**Supplied records:**

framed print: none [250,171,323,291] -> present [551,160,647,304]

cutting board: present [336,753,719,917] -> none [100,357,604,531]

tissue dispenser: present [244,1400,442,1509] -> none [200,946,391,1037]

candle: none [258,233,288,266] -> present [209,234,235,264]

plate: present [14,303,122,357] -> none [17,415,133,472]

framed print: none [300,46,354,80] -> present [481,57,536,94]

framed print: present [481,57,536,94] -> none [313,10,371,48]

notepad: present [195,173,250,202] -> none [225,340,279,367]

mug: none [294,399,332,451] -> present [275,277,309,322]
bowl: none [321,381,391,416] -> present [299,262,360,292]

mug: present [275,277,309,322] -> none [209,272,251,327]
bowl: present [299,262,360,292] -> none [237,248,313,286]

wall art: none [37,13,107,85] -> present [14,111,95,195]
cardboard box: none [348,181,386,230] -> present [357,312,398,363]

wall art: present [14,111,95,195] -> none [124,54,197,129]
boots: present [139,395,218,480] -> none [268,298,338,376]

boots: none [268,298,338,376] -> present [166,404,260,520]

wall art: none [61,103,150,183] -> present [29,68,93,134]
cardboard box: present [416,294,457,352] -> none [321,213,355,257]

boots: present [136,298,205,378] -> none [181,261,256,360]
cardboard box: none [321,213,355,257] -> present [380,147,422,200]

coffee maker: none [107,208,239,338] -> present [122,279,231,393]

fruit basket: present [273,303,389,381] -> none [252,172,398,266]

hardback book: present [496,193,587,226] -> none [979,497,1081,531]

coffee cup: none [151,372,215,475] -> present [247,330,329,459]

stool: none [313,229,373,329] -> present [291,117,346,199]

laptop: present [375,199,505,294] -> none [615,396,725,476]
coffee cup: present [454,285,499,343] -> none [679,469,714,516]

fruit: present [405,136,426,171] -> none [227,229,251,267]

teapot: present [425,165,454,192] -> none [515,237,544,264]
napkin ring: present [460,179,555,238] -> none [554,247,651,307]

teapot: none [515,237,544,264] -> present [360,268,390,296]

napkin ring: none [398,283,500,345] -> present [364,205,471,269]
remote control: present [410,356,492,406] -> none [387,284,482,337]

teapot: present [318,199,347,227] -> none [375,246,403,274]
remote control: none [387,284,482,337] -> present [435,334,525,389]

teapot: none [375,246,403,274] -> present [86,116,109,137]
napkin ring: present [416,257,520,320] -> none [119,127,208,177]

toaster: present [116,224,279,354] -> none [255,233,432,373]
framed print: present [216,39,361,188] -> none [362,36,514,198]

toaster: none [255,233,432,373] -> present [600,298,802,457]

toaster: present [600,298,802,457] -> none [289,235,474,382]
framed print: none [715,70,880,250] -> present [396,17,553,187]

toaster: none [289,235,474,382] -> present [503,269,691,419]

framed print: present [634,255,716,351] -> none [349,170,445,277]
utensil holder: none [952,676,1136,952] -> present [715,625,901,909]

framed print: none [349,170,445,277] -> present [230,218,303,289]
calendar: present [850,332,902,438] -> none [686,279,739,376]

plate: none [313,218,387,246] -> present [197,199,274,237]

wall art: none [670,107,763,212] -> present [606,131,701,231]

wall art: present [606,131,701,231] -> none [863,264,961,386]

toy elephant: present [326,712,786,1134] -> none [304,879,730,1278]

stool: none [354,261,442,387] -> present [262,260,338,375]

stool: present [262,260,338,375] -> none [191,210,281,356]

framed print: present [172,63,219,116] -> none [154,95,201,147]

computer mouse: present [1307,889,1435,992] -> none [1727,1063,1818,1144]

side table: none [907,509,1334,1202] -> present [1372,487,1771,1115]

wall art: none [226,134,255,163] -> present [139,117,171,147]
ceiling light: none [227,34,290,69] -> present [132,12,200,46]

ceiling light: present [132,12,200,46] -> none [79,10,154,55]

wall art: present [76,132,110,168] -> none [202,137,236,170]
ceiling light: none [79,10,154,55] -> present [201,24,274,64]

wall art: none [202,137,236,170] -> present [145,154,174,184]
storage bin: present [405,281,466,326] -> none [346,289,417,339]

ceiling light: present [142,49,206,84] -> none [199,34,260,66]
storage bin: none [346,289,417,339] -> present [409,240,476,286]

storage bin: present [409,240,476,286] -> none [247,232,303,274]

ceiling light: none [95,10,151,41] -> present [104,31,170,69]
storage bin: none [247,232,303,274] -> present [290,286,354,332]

**Work instruction:** Since only part of the listing is wanted, copy exactly the lines from the one holding "cutting board: present" to the one holding "mug: none [294,399,332,451]", both included.

**Response area:**
cutting board: present [336,753,719,917] -> none [100,357,604,531]

tissue dispenser: present [244,1400,442,1509] -> none [200,946,391,1037]

candle: none [258,233,288,266] -> present [209,234,235,264]

plate: present [14,303,122,357] -> none [17,415,133,472]

framed print: none [300,46,354,80] -> present [481,57,536,94]

framed print: present [481,57,536,94] -> none [313,10,371,48]

notepad: present [195,173,250,202] -> none [225,340,279,367]

mug: none [294,399,332,451] -> present [275,277,309,322]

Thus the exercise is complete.